_WHAT YOU HAVE TO DO_. Reproduce the text of the material below with every occurrence of "Optional" changed to "Facultativ" and nothing else altered. Leave the pictures out of the answer.

-.-.-

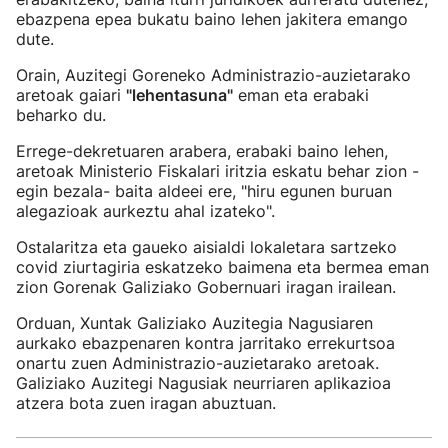
ebazpena epea bukatu baino lehen jakitera emango
dute.
Orain, Auzitegi Goreneko Administrazio-auzietarako
aretoak gaiari
"lehentasuna"
eman eta erabaki
beharko du.
Errege-dekretuaren arabera, erabaki baino lehen,
aretoak Ministerio Fiskalari iritzia eskatu behar zion -
egin bezala- baita aldeei ere, "hiru egunen buruan
alegazioak aurkeztu ahal izateko".
Ostalaritza eta gaueko aisialdi lokaletara sartzeko
covid ziurtagiria eskatzeko baimena eta bermea eman
zion Gorenak Galiziako Gobernuari iragan irailean.
Orduan, Xuntak Galiziako Auzitegia Nagusiaren
aurkako ebazpenaren kontra jarritako errekurtsoa
onartu zuen Administrazio-auzietarako aretoak.
Galiziako Auzitegi Nagusiak neurriaren aplikazioa
atzera bota zuen iragan abuztuan.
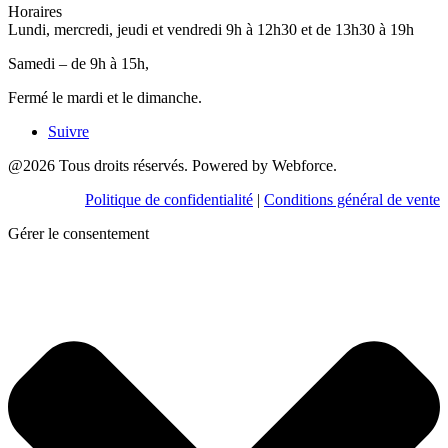
Horaires
Lundi, mercredi, jeudi et vendredi 9h à 12h30 et de 13h30 à 19h
Samedi – de 9h à 15h,
Fermé le mardi et le dimanche.
Suivre
@2026 Tous droits réservés. Powered by Webforce.
Politique de confidentialité
|
Conditions général de vente
Gérer le consentement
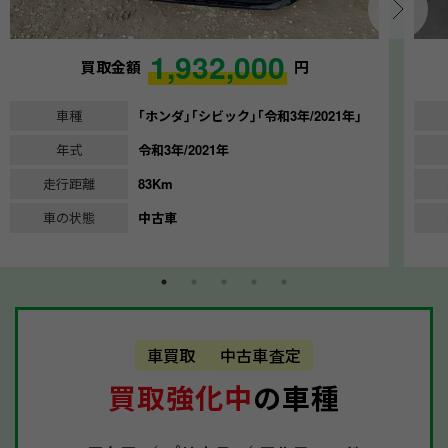
1,932,000
買取金額
円
車種
｢ホンダ｣｢シビック｣｢令和3年/2021年｣
年式
令和3年/2021年
走行距離
83Km
車の状態
中古車
車買取
中古車査定
買取強化中
の車種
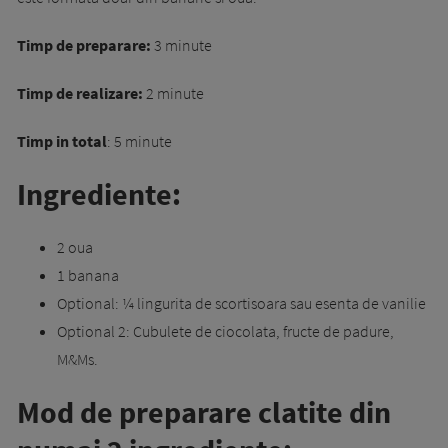
Timp de preparare:
3 minute
Timp de realizare:
2 minute
Timp in total
: 5 minute
Ingrediente:
2 oua
1 banana
Optional: ¼ lingurita de scortisoara sau esenta de vanilie
Optional 2: Cubulete de ciocolata, fructe de padure,
M&Ms.
Mod de preparare clatite din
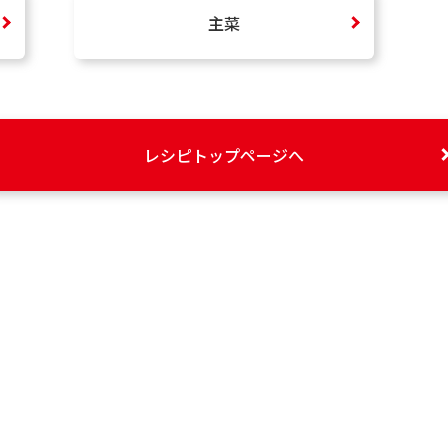
主菜
レシピトップページへ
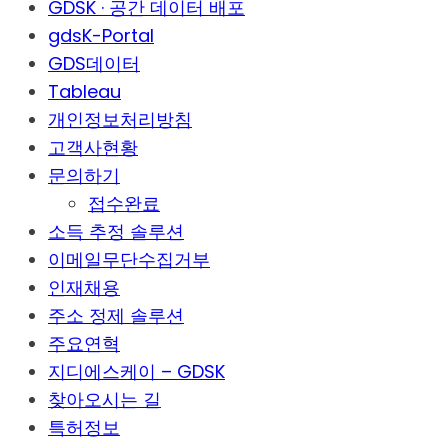
GDSK · 공간 데이터 배포
gdsK-Portal
GDS데이터
Tableau
개인정보처리방침
고객사현황
문의하기
접수완료
소득 추정 솔루션
이메일무단수집거부
인재채용
주소 정제 솔루션
주요연혁
지디에스케이 – GDSK
찾아오시는 길
특허정보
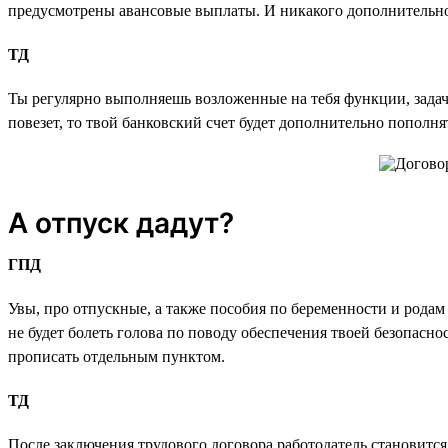
предусмотрены авансовые выплаты. И никакого дополнительн
ТД
Ты регулярно выполняешь возложенные на тебя функции, задачи
повезет, то твой банковский счет будет дополнительно попол
А отпуск дадут?
ГПД
Увы, про отпускные, а также пособия по беременности и родам
не будет болеть голова по поводу обеспечения твоей безопаснос
прописать отдельным пунктом.
ТД
После заключения трудового договора работодатель становитс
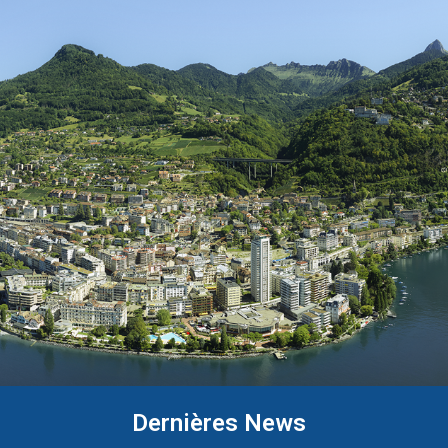
Dernières News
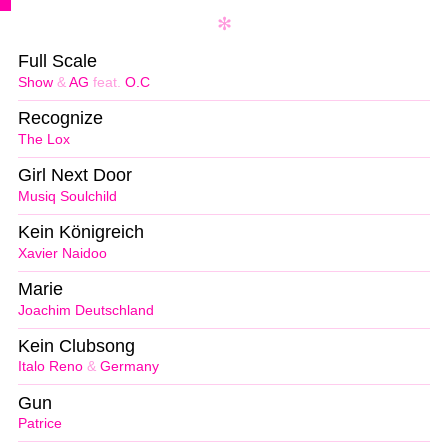
Full Scale
Show
&
AG
feat.
O.C
Recognize
The Lox
Girl Next Door
Musiq Soulchild
Kein Königreich
Xavier Naidoo
Marie
Joachim Deutschland
Kein Clubsong
Italo Reno
&
Germany
Gun
Patrice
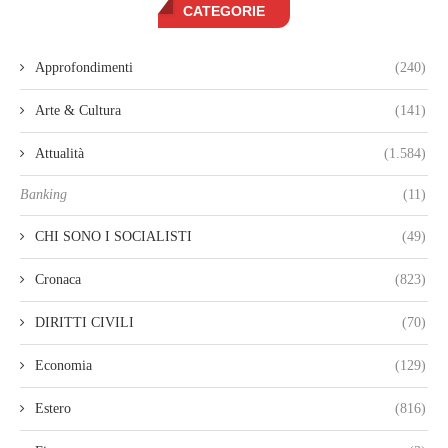
CATEGORIE
Approfondimenti
(240)
Arte & Cultura
(141)
Attualità
(1.584)
Banking
(11)
CHI SONO I SOCIALISTI
(49)
Cronaca
(823)
DIRITTI CIVILI
(70)
Economia
(129)
Estero
(816)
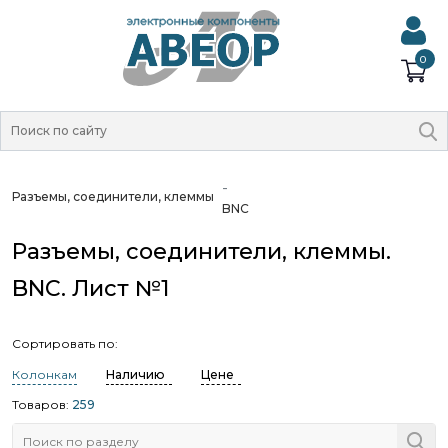
0
Разъемы, соединители, клеммы
BNC
Разъемы, соединители, клеммы.
BNC. Лист №1
Сортировать по:
Колонкам
Наличию
Цене
Товаров:
259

-.-.-

_SOLVED EXERCISE_.
ebazpena epea bukatu baino lehen jakitera emango
dute.
Orain, Auzitegi Goreneko Administrazio-auzietarako
aretoak gaiari
"lehentasuna"
eman eta erabaki
beharko du.
Errege-dekretuaren arabera, erabaki baino lehen,
aretoak Ministerio Fiskalari iritzia eskatu behar zion -
egin bezala- baita aldeei ere, "hiru egunen buruan
alegazioak aurkeztu ahal izateko".
Ostalaritza eta gaueko aisialdi lokaletara sartzeko
covid ziurtagiria eskatzeko baimena eta bermea eman
zion Gorenak Galiziako Gobernuari iragan irailean.
Orduan, Xuntak Galiziako Auzitegia Nagusiaren
aurkako ebazpenaren kontra jarritako errekurtsoa
onartu zuen Administrazio-auzietarako aretoak.
Galiziako Auzitegi Nagusiak neurriaren aplikazioa
atzera bota zuen iragan abuztuan.
Horaires
Lundi, mercredi, jeudi et vendredi 9h à 12h30 et de 13h30 à 19h
Samedi – de 9h à 15h,
Fermé le mardi et le dimanche.
Suivre
@2026 Tous droits réservés. Powered by Webforce.
Politique de confidentialité
|
Conditions général de vente
Gérer le consentement
1,932,000
買取金額
円
車種
｢ホンダ｣｢シビック｣｢令和3年/2021年｣
年式
令和3年/2021年
走行距離
83Km
車の状態
中古車
車買取
中古車査定
買取強化中
の車種
Timp de preparare:
3 minute
Timp de realizare:
2 minute
Timp in total
: 5 minute
Ingrediente:
2 oua
1 banana
Facultativ: ¼ lingurita de scortisoara sau esenta de vanilie
Facultativ 2: Cubulete de ciocolata, fructe de padure,
M&Ms.
Mod de preparare clatite din
主菜
レシピトップページへ
GDSK · 공간 데이터 배포
gdsK-Portal
GDS데이터
Tableau
개인정보처리방침
고객사현황
문의하기
접수완료
소득 추정 솔루션
이메일무단수집거부
인재채용
주소 정제 솔루션
주요연혁
지디에스케이 – GDSK
찾아오시는 길
특허정보
предусмотрены авансовые выплаты. И никакого дополнительн
ТД
Ты регулярно выполняешь возложенные на тебя функции, задачи
повезет, то твой банковский счет будет дополнительно попол
А отпуск дадут?
ГПД
Увы, про отпускные, а также пособия по беременности и родам
не будет болеть голова по поводу обеспечения твоей безопаснос
прописать отдельным пунктом.
ТД
После заключения трудового договора работодатель становитс
Dernières News
Full Scale
Show
&
AG
feat.
O.C
Recognize
The Lox
Girl Next Door
Musiq Soulchild
Kein Königreich
Xavier Naidoo
Marie
Joachim Deutschland
Kein Clubsong
Italo Reno
&
Germany
Gun
Patrice
CATEGORIE
Approfondimenti
(240)
Arte & Cultura
(141)
Attualità
(1.584)
Banking
(11)
CHI SONO I SOCIALISTI
(49)
Cronaca
(823)
DIRITTI CIVILI
(70)
Economia
(129)
Estero
(816)
0
Разъемы, соединители, клеммы
BNC
Разъемы, соединители, клеммы.
BNC. Лист №1
Сортировать по:
Колонкам
Наличию
Цене
Товаров:
259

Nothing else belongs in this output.